Paperwork and Administrative Tasks

  • Fill out maternity leave paperwork (leave of absence, baby bonding leave, Family and Medical Leave Act leave, etc.). Submit to your employer and/or state.
  • Complete hospital registration paperwork. Submit to the hospital.
  • Complete insurance forms and/or determine what type of coverage is offered for your delivery. This is especially important when trying to determine which hospital to deliver at, as some hospitals may accept your insurance and others may not.
  • Complete your emergency contact information, especially if you have other children. Provide copies to caregivers and relatives.
  • Write out a birth plan if desired. Discuss and share with your partner, OB/GYN, birthing coach, etc.
  • If you plan to use an online service for ordering baby necessities, "test-drive" the service a month or two in advance to make sure you are comfortable with it. It's best to have your account established so you can quickly reorder products when needed once you return home from the hospital. We love Diapers.com or Amazon Prime Subscribe and Save.


Health Supplies

  • Fill prescriptions.
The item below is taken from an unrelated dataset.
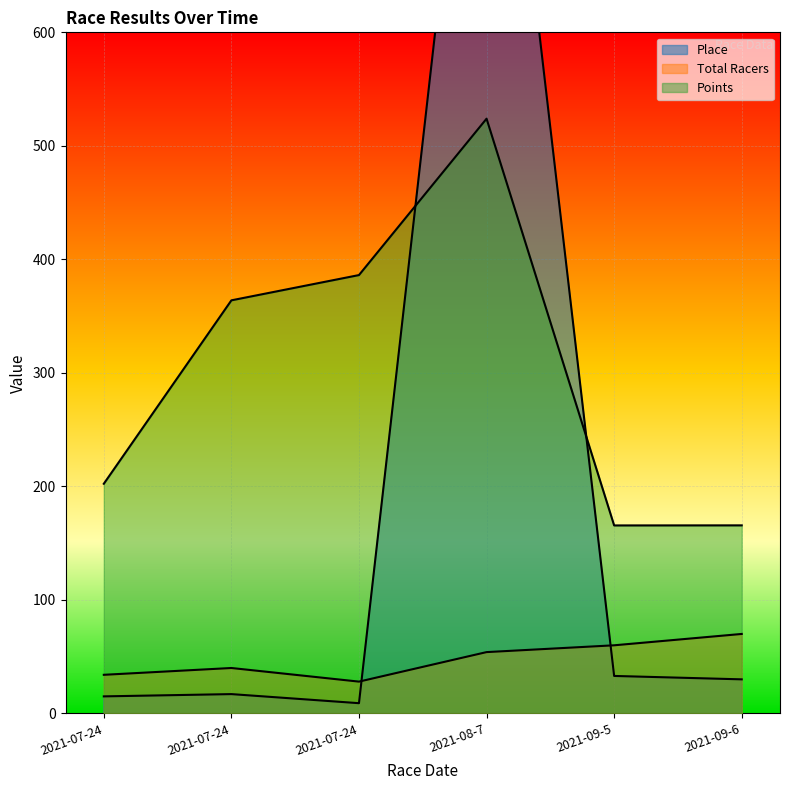

Reading left to right, transcribe all the data shown in this chart.

Place: 15.0	17.0	9.0	999.0	33.0	30.0
Total Racers: 34.0	40.0	28.0	54.0	60.0	70.0
Points: 202.3	363.9	386.2	523.9	165.6	165.7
If you are having a C-section, make sure your OB/GYN writes your prescription for pain medication at your prenatal office visit so you can fill this in advance and have it ready when you return home from the hospital. Make sure you have a full stock of prenatal vitamins too.
  • Purchase some nursing bras so you'll have them handy at the hospital and at home. You'll want to select some that are comfortable enough to wear to bed and others for wearing out of the home. We love the Elle Macpherson nursing bra!
  • Have some large granny panties on hand. Buy them in a larger size, and purchase high-waisted panties if you are having a C-section. (You don't want your panties to hit at your incision.)
  • Purchase a month's supply of regular-sized maxi pads. Whether you have a vaginal or C-section delivery, you should plan to wear pads for at least a month after you return home from the hospital.
  • If you plan to breast-feed, make sure you have a good supply of breast pads, nipple cream, and especially sore nipple shields.

Support Systems and Tools

  • Research baby groups and/or support groups, and sign up in advance for any groups that have wait lists.
  • Line up help. Communicate with family and friends and allow them to help you, especially once you return home from the hospital.
  • Research newborn schedules so you have an idea of what to expect when your babies arrive. For example, you can expect to feed your babies every 2 to 3 hours for the first few weeks. Mentally prepare for this by familiarizing yourself with the schedule and implementing it at the hospital before returning home.
  • Review baby logs (we have a do-it-yourself log here), and determine which one you will use when your babies arrive. We love the Baby Connect app, especially for twins, since it allows you to add more than one child and syncs in real time with a server—meaning you, your partner, and your nanny can all track the schedule and view it at the same time.


Beauty Treatments

  • Get waxed, especially if you're having a C-section, to avoid ingrown hairs from shaving.
  • Get your hair cut and styled as close to your due date as possible.
  • Get a nice pedicure and manicure.
  • Spring for a facial.
  • Treat yourself to some great eye cream. You'll need it once the babies arrive!